Si la RDC ne peut connaître la paix sous le capitalisme, alors ce système doit être renversé. Seule la socialisation des moyens de production entre les mains des travailleurs et l’expropriation des capitalistes peut mettre fin aux souffrances des Congolais et des Congolaises.
Les travailleurs et les paysans congolais ne peuvent rien attendre de Tshisekedi ou de ses sosies. Mais alors, sur qui peuvent-ils compter ? Sur leurs propres forces ! Et celles du prolétariat mondial !
Si les guerres en RDC ont pu démontrer quelque chose, c’est bien l’interdépendance des États capitalistes, mais également la connexion des travailleurs et des travailleuses du monde entier. Dans la lutte pour se débarrasser des impérialistes, les alliés des mineurs congolais sont les travailleurs rwandais mais aussi les travailleurs américains, qui sont eux aussi exploités par leur classe dirigeante.
Pour les travailleurs et les paysans congolais, le combat est double : la libération de la RDC du joug de l’impérialisme et le développement des forces productives, de manière à pouvoir soutenir une économie socialiste.
Ce combat, en vérité, est celui de tous les pays sous domination impérialiste. L’avènement d’une révolution socialiste au sein d’une économie capitaliste mondiale ne peut avoir d’avenir si elle se limite à des frontières nationales.
En RDC, l’issue de la révolution dépend, d’une part, de la construction d’une direction révolutionnaire porteuse d’un programme socialiste, et d’autre part, de l’affaiblissement de la politique impérialiste par l’intensification de la lutte de la classe ouvrière au coeur même des grandes puissances impérialistes.

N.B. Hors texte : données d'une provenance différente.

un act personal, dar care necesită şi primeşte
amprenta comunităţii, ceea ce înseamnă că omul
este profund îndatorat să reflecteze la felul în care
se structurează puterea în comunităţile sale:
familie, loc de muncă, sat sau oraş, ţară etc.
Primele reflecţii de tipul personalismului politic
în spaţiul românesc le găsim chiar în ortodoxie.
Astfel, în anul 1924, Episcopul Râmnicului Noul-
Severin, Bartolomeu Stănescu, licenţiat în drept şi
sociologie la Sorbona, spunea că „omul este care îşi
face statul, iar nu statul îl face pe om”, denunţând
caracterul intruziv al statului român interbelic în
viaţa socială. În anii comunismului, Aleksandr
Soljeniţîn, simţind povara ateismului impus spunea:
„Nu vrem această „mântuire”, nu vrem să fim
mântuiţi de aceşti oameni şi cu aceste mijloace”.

Les travailleurs et les travailleuses sont plus que jamais liés dans la lutte contre un système capitaliste mondial.
Les conditions d’une explosion de la lutte des classes sont réunies, à des degrés divers, partout sur le globe. La rapidité de la propagation du printemps arabe en 2011 donne un aperçu de l’ampleur que pourrait prendre une vague révolutionnaire en Afrique subsaharienne, sous les effets conjugués de l’accumulation de colère contre les impérialistes, les gouvernements corrompus et la crise économique.
La récente révolte de la jeunesse kényane donne le ton. L’avenir des Congolais et des Congolaises se joue dans l’arène politique, celle de la lutte des classes.